Below is a concise checklist for quick reference:
- Confirm device/combination product classification per region.
- Develop and submit required regulatory applications timely.
- Incorporate device-specific protocol elements and endpoints.
- Train all trial personnel on device use and regulatory compliance.
- Implement robust adverse event reporting and monitoring.
- Manage device supply chain with documented SOPs.
- Ensure informed consent forms include device risk information.
- Perform regular internal audits and corrective actions.
- Align multinational teams through clear communication and harmonized procedures.
7. Comparison of Regulatory Requirements for Device & Combination Product Trials in US, EU, and UK
| Aspect | United States (FDA) | European Union (EMA/EU-CTR) | United Kingdom (MHRA) |
|---|---|---|---|
| Regulatory Framework | 21 CFR Parts 3, 312, 812; FDA Office of Combination Products | MDR 2017/745; EU Clinical Trials Regulation 536/2014; ISO 14155 | UK Medical Devices Regulations 2002 (amended); MHRA guidance post-Brexit |
| Submission Requirements | Investigational Device Exemption (IDE) or IND | Clinical Investigation Application to national authorities and ethics committees | Clinical trial notification and approval via MHRA and ethics committees |
| GCP Guidance | ICH E6(R2); FDA GCP guidance | ICH E6(R2); ISO 14155; EMA guidelines | ICH E6(R2); MHRA GCP guidance |
| Device Classification | FDA classification system (Class I-III) | MDR classification (Class I – III, with subcategories) | Aligned with EU MDR but with UK-specific adaptations |
| Trial Registration | ClinicalTrials.gov | EU Clinical Trials Information System (CTIS) | UK Clinical Trials Gateway or recognized registries |
Key Takeaways for Clinical Trial Teams
- Early and accurate classification of devices and combination products is essential to determine regulatory pathways and avoid delays.

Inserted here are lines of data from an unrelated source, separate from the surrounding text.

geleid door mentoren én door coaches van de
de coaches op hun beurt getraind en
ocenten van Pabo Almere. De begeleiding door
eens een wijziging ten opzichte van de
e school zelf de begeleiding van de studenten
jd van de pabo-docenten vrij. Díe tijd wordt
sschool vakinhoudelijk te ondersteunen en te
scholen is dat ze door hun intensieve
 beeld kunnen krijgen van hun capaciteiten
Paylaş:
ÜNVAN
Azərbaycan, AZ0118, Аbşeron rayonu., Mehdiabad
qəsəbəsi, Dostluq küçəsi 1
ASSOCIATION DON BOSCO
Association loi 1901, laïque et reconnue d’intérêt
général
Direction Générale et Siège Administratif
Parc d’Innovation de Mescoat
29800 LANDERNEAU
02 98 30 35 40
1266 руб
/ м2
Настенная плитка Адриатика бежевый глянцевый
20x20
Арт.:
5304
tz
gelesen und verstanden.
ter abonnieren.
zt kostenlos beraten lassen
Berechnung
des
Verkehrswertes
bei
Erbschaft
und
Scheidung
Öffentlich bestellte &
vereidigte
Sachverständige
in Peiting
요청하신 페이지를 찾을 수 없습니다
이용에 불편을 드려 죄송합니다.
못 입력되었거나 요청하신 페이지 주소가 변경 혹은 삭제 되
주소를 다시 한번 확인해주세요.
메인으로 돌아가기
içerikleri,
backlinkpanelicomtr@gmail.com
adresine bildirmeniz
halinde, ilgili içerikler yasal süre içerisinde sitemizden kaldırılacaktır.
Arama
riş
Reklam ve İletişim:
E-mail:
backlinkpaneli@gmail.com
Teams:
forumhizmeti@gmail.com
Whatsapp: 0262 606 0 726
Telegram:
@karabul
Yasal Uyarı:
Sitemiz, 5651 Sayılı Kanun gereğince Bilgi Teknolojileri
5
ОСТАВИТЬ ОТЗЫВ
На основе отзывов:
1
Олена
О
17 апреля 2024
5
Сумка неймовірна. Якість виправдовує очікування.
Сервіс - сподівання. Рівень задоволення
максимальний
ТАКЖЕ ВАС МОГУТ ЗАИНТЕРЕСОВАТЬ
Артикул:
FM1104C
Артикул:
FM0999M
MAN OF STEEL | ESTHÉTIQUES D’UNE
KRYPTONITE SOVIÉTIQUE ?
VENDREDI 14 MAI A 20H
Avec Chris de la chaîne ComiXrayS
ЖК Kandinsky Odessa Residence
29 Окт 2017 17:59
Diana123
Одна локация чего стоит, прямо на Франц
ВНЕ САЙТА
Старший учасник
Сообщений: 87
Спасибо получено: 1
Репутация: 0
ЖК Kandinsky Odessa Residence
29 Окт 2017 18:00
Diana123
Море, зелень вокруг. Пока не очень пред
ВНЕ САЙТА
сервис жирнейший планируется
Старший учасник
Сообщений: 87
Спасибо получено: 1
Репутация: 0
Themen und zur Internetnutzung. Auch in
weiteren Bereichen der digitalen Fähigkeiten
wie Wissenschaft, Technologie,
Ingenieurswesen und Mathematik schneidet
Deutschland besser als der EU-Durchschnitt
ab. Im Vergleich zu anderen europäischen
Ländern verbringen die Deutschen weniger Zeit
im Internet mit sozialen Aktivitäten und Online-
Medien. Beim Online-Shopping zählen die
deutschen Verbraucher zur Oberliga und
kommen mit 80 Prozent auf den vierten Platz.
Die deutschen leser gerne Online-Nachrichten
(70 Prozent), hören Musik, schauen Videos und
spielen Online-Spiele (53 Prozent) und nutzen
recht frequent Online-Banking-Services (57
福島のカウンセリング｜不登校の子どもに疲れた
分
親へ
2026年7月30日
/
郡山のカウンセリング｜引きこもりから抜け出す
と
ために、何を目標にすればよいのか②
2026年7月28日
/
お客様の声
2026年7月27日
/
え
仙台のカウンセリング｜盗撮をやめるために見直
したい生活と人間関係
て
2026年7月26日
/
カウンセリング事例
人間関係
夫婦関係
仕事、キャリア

- Compliance with FDA, EMA, and MHRA requirements—including GCP and local regulations—ensures data integrity and patient safety throughout clinical trials.
- Implementing thorough training, risk-based monitoring, and robust SOPs mitigates common pitfalls such as inadequate device handling and adverse event reporting.
- Understanding and harmonizing US, EU, and UK regulatory nuances facilitates smoother multinational trial execution and regulatory acceptance.